The Oil Ministry is likely to move the Cabinet Committee on Political Affairs (CCPA) soon with an expert panel recommendations of raising kerosene price by Rs 4 a litre and cooking gas (LPG) rates by Rs 250 per cylinder.

The ministry is preparing a draft note for consideration of the CCPA on pricing of diesel, kerosene and LPG, official sources said here.

Endorsing the previous UPA government’s monthly 40—50 paisa per litre increase in diesel prices, the ministry is likely to propose that the monthly revisions may continue till the present Rs 3.40 a litre loss on the fuel is fully bridged.

After the diesel subsidy is eliminated during the course of the year, the ministry wants CCPA to authorise it to decontrol or free price of diesel as was done in case of petrol in June 2010.

Since its decontrol, petrol rates are revised on 1st and 16th of very month based on average cost in the previous fortnight. Barring a few exceptions, petrol prices have moved in tandem with cost since then.

Sources said the ministry wants the CCPA to consider recommendations of an expert panel headed by former Planning Commission member Kirit S. Parikh.

The committee had in October last year recommended to the government that diesel prices should be hiked by Rs 5 per litre, kerosene by Rs 4 a litre and domestic LPG rates by Rs 250 per cylinder immediately to cut fuel subsidy bill by Rs 72,000 crore.

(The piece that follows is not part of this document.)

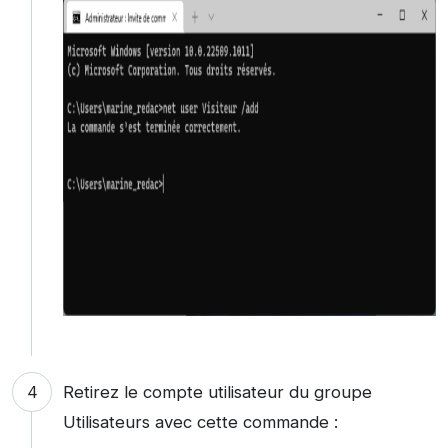
Retirez le compte utilisateur du groupe
Utilisateurs avec cette commande :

But as the monthly increases have led under—recoveries, or the difference between cost and retail price, falling below Rs 5, the ministry is unlikely to press for implementation of the panel’s recommendation on diesel.

Besides diesel, state—owned oil firms at present lose Rs 33.07 a litre on kerosene sold through the public distribution system (PDS) and Rs 449.17 on LPG, they said.

The Parikh Committee had suggested liquiditing all of the diesel subsidy within one year and was for restricting supply subsidised LPG cylinders to 6 bottles of 14.2—kg per household in a year. Currently, households are entitled to 12 cylinders of LPG on subsidised rates.

The sources said the ministry is not taking this recommendation of the panel to the CCPA.

If rates are not increased, state—owned oil firms are projected to end the current fiscal with Rs 1,07,850 crore of under recovery or revenue losses. This will have to be met through a combination of government cash subsidy and contribution from upstream firms like ONGC.

The sources said the ministry is also taking to the CCPA the expert panel’s recommendation of continuation of existing pricing principles for controlled petroleum products despite the Finance Ministry’s objections.

The Finance Ministry is pushing for refiners being paid the equivalent of rates they would have realised if diesel, kerosene and LPG were exported. The export parity pricing (EEP), it feels, will cut its subsidy outgo by Rs 13,000 crore.

After discounting the quality specification of fuel exported by private refiners, the difference between the EPP and currently practiced trade parity pricing was only Rs 108 per kilolitre or 1.5 per cent.